Ein neuer Server-Chip von AMD soll im ersten Halbjahr 2017 verfügbar sein. Eigentlich wollte AMD mit einer neuen Architektur den Vorsprung Intels verringern.

Die Markteinführung der Prozessorgeneration “Summit Ridge”, die auf AMDs neuer Zen-Architektur basiert, wird nun auf Anfang 2017 verschoben. AMD-CEO Lisa Su gab das auf einer Veranstaltung im kalifornischen San Francisco bekannt, die parallel zu Intels Developer Forum stattfand. Noch vor wenigen Wochen hatte AMD erklärt, dass bereits Ende 2016 oder Anfang 2017 mit den neuen CPUs gerechnet werden könne.

AMDs Intention mit dieser neuen Generation ist klar. Das macht der Hersteller auch in einer Präsentation deutlich. Eine mit 2,8 GHz getaktete Zen-CPU mit 8 Kernen, die jeweils 2 Threads ausführen können, erzielte in einer Rendering-Demo höhere Werte als eine ebenfalls 2,8 GHz schnelle Achtkern-CPU von Intel. Im Test wurde Intels mehr als 1000 Euro teures High-End-Modell Core i7-6900k verwendet.

AMDs Zen-Architektur könnte für Intel zum Problem werden. (Bild: AMD)
AMDs Zen-Architektur könnte für Intel zum Problem werden. (Bild: AMD)

Ob sich solche Werte unter Praxisbedingungen ebenfalls realisieren lassen, ist fraglich, denn AMD verwendet ein Produktionsmuster der CPU. Die Geschwindigkeit des Intel-Prozessors wurde in dem Test zudem auf 2,8 GHz beschränkt. Eigentlich taktet der Core i7-6900k mit 3,2 GHz. Kurzfristig sind damit sogar 3,7 GHz möglich.

Die neuen Summit-Ridge-Prozessoren sollen neben DDR4-RAM auch die dritte Generation des PCIe-Standards, die zweite Generation von USB 3.1 sowie NVMe und SATA Express unterstützen. Die Verlustleistung des Modells mit acht Kernen und 2,8 GHz Takt gibt AMD mit 95 Watt an. Darüber hinaus ist auch ein Chip mit vier Kernen beziehungsweise 8 Threads und einem TDP-Wert von 65 Watt in Arbeit, zu dem noch keine weiteren Details vorliegen.

Hergestellt werden die auf der Zen-Architektur basierenden Chips in einem 14-Nanometer-FinFET-Verfahren. Sie sollen energieeffizienter sein als AMDs aktuelle Prozessorgeneration und bis zu 40 Prozent mehr Rechenleitung ermöglichen. Letzteres erreicht AMD laut Ars Technica durch eine neue “Cache-Speicher-Hierarchie mit 8 MByte Level-3-Cache”, einem großen gemeinsamen L2-Cache für alle Kerne sowie einem separaten Level-1-Cache mit besonders geringen Latenzen.

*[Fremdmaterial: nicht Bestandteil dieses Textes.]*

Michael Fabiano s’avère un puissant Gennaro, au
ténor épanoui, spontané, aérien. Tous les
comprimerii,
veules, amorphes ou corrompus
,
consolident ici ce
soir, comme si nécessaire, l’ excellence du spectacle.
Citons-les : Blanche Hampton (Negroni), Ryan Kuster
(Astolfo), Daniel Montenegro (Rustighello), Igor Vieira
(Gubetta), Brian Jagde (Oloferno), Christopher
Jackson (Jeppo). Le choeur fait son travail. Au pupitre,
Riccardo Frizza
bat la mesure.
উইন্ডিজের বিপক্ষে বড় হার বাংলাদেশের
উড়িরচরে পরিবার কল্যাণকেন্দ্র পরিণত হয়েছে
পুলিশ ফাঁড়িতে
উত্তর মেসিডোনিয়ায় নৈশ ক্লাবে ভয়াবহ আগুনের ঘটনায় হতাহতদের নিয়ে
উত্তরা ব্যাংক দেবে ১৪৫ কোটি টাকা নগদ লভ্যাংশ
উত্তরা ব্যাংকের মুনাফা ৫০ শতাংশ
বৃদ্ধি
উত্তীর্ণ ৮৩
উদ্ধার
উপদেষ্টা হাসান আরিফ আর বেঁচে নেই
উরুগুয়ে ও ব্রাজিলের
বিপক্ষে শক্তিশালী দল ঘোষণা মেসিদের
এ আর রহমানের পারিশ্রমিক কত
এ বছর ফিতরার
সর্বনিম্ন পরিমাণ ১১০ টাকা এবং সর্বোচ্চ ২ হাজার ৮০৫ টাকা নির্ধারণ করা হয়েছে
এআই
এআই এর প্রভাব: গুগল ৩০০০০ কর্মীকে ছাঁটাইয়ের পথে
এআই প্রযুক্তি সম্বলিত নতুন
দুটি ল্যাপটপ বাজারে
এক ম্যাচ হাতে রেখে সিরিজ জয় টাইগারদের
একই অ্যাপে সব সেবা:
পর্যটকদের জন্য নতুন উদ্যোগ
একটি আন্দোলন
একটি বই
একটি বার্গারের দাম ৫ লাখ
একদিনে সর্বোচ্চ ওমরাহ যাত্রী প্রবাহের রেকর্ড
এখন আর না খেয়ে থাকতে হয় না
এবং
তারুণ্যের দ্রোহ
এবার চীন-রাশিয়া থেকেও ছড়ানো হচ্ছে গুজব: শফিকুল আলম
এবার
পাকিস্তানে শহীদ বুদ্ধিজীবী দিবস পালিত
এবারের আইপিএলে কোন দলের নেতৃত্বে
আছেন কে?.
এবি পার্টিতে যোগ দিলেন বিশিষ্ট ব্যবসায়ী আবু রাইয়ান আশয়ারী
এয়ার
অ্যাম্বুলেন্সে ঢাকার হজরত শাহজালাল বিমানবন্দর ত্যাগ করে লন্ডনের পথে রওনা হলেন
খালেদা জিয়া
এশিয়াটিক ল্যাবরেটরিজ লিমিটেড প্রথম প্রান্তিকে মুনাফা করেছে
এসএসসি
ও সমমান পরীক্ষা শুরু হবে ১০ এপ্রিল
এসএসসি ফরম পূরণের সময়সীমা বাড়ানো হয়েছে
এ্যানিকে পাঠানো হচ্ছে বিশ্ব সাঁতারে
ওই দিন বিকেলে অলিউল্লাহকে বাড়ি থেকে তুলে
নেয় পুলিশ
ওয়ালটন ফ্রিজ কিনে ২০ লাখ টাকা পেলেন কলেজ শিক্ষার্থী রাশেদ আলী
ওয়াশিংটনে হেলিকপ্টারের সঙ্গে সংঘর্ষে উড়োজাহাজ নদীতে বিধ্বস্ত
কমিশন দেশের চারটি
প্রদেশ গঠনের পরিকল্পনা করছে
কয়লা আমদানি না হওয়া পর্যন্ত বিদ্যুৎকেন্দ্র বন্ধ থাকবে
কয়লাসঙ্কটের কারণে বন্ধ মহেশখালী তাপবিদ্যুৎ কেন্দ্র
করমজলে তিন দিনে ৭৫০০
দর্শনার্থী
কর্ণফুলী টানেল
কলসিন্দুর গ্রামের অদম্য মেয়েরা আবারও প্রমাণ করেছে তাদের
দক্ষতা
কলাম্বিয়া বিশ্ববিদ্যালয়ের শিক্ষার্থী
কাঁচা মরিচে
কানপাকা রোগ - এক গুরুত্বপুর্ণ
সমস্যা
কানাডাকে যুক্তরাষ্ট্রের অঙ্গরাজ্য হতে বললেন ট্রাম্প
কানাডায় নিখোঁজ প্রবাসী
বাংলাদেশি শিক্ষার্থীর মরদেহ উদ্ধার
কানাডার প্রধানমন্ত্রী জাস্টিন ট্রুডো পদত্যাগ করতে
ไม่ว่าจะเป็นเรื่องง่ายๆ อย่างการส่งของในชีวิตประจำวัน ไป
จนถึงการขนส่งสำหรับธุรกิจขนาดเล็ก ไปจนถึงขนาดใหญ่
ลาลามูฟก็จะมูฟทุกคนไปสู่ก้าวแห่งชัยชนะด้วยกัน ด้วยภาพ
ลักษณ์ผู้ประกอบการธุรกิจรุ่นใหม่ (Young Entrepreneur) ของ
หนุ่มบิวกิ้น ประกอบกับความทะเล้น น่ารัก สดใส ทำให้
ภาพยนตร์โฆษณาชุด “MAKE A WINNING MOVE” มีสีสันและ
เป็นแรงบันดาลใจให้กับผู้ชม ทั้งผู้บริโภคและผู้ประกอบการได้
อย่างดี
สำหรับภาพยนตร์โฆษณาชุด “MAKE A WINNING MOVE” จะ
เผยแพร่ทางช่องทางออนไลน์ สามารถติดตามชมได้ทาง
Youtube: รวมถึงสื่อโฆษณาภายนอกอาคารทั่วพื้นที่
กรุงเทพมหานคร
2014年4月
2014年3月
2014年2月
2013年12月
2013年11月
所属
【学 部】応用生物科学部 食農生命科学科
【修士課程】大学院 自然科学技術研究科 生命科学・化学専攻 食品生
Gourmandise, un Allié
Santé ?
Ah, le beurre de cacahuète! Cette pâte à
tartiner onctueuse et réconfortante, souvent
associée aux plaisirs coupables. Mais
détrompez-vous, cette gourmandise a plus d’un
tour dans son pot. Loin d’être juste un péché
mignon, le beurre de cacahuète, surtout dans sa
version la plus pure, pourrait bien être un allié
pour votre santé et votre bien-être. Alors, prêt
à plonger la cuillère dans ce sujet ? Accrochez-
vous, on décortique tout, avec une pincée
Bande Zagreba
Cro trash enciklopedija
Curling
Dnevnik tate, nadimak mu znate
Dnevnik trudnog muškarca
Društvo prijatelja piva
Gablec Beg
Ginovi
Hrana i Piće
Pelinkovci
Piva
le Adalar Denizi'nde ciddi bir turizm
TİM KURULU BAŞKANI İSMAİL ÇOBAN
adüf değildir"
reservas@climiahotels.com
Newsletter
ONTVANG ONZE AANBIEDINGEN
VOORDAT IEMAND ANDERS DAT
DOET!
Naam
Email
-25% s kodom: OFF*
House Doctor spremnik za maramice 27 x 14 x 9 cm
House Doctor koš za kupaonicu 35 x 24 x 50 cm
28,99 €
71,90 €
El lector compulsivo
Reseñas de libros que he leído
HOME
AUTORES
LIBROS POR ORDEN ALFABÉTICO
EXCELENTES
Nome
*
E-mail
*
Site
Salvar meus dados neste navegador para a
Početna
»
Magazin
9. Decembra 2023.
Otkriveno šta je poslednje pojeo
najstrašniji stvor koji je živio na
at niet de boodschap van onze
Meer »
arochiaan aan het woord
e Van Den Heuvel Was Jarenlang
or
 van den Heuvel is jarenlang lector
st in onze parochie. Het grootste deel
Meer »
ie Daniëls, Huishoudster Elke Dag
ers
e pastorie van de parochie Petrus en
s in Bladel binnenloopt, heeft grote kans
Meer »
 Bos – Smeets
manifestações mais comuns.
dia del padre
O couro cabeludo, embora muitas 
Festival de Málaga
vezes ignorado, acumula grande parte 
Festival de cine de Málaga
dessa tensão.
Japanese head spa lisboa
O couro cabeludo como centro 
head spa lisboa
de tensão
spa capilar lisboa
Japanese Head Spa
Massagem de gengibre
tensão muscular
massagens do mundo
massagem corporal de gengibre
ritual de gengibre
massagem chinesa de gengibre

Darüber hinaus plant AMD auch neue Serverprozessoren. Dazu gehört ein Naples genanntes System-on-a-Chip (SoC) mit 32 Kernen, die insgesamt 64 Threads ausführen können. In einem Dual-Socket-System stehen dann 128 Threads zur Verfügung. Naples soll noch im ersten Halbjahr 2017 erhältlich sein.